01Why route every call through one gateway
When every service calls LLM providers directly, you get scattered API keys, no shared cost visibility, and painful model swaps. A single gateway fixes all three: one place for secrets, one tracing and cost surface, and the freedom to change models without touching the services that use them.
02A pure-data codec per provider
The trick is a two-layer abstraction. A generic HTTP wrapper handles transport; a per-provider codec — pure data in, pure data out — encodes the request and decodes the response. Because the codec does no I/O, it is trivially unit-testable offline.
type ProviderCodec interface {
EncodeRequest(req ChatRequest) ([]byte, error)
DecodeResponse(raw []byte) (ChatResponse, error)
Endpoint(model string) string
AuthHeader(key string) (string, string)
}
// One generic caller for every provider.
func (g *Gateway) Chat(ctx context.Context, p Provider, req ChatRequest) (ChatResponse, error) {
codec := g.codecs[p]
body, err := codec.EncodeRequest(req)
if err != nil { return ChatResponse{}, err }
raw, err := g.post(ctx, codec.Endpoint(req.Model), codec.AuthHeader(g.keys[p]), body)
if err != nil { return ChatResponse{}, err }
return codec.DecodeResponse(raw)
}03Normalizing the fiddly part: tool calls
The genuinely hard part is that providers disagree on the shapes that matter most. Tool calls are the worst offender — Anthropic returns tool_use blocks, OpenAI returns tool_calls, Gemini returns functionCall. The codec collapses them into one internal type so callers never branch on provider.
// Canonical shape the rest of the platform sees.
type ToolCall struct {
ID string
Name string
Input map[string]any
}
// Anthropic: content blocks of type "tool_use".

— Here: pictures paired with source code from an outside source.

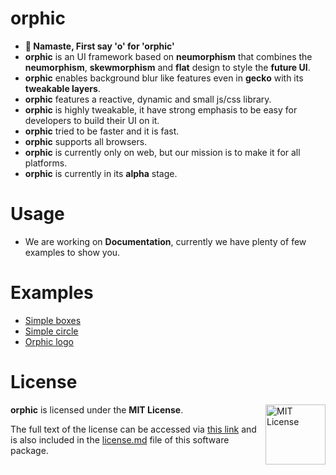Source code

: # orphic

- **🙏 Namaste, First say 'o' for 'orphic'**
- **orphic** is an UI framework based on **neumorphism** that combines the **neumorphism**, **skewmorphism** and **flat** design to style the **future UI**.
- **orphic** enables background blur like features even in **gecko** with its **tweakable layers**.
- **orphic** features a reactive, dynamic and small js/css library.
- **orphic** is highly tweakable, it have strong emphasis to be easy for developers to build their UI on it.
- **orphic** tried to be faster and it is fast.
- **orphic** supports all browsers.
- **orphic** is currently only on web, but our mission is to make it for all platforms.
- **orphic** is currently in its **alpha** stage.

# Usage
- We are working on **Documentation**, currently we have plenty of few examples to show you.

# Examples
<!-- - As **orphic** is in alpha stage, we have currently very less examples to show you. -->
- [Simple boxes](docs/test.html)
- [Simple circle](docs/test2.html)
- [Orphic logo](docs/o.html)

# License
<a href="https://opensource.org/licenses/MIT">
  <img align="right" height="96" alt="MIT License" src="manual/mit-license.png" />
</a>

**orphic** is licensed under the **MIT License**.

The full text of the license can be accessed via [this link](https://opensource.org/licenses/MIT) and is also included in the [license.md](license.md) file of this software package.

func decodeAnthropicTools(blocks []anthropicBlock) []ToolCall {
var out []ToolCall
for _, b := range blocks {
if b.Type == "tool_use" {
out = append(out, ToolCall{ID: b.ID, Name: b.Name, Input: b.Input})
}
}
return out
}
// OpenAI: tool_calls with JSON-string arguments.
func decodeOpenAITools(calls []openAIToolCall) []ToolCall {
var out []ToolCall
for _, c := range calls {
var input map[string]any
_ = json.Unmarshal([]byte(c.Function.Arguments), &input)
out = append(out, ToolCall{ID: c.ID, Name: c.Function.Name, Input: input})
}
return out
}04Cost and observability for free
Because every call funnels through one place, logging usage and cost becomes a single middleware — no per-service work. Track input and output tokens, apply per-model (and cache-aware) rates, and attribute spend to the calling service. Now “which feature is burning tokens?” is a query, not a guess.
func (g *Gateway) record(p Provider, model, service string, u Usage) {
rate := g.rates[model] // per-model pricing, cache-aware
cost := float64(u.InputTokens)*rate.In + float64(u.OutputTokens)*rate.Out
g.metrics.Observe(service, model, cost, u)
_ = g.db.InsertUsage(service, string(p), model, u, cost)
}05The payoff
Swapping a model for a cheaper or faster one becomes a config change, not a deploy. A/B testing models is trivial. Secrets live in one service. And every token of spend is attributable. The abstraction cost — a codec per provider — is paid once and amortized across every feature that touches an LLM.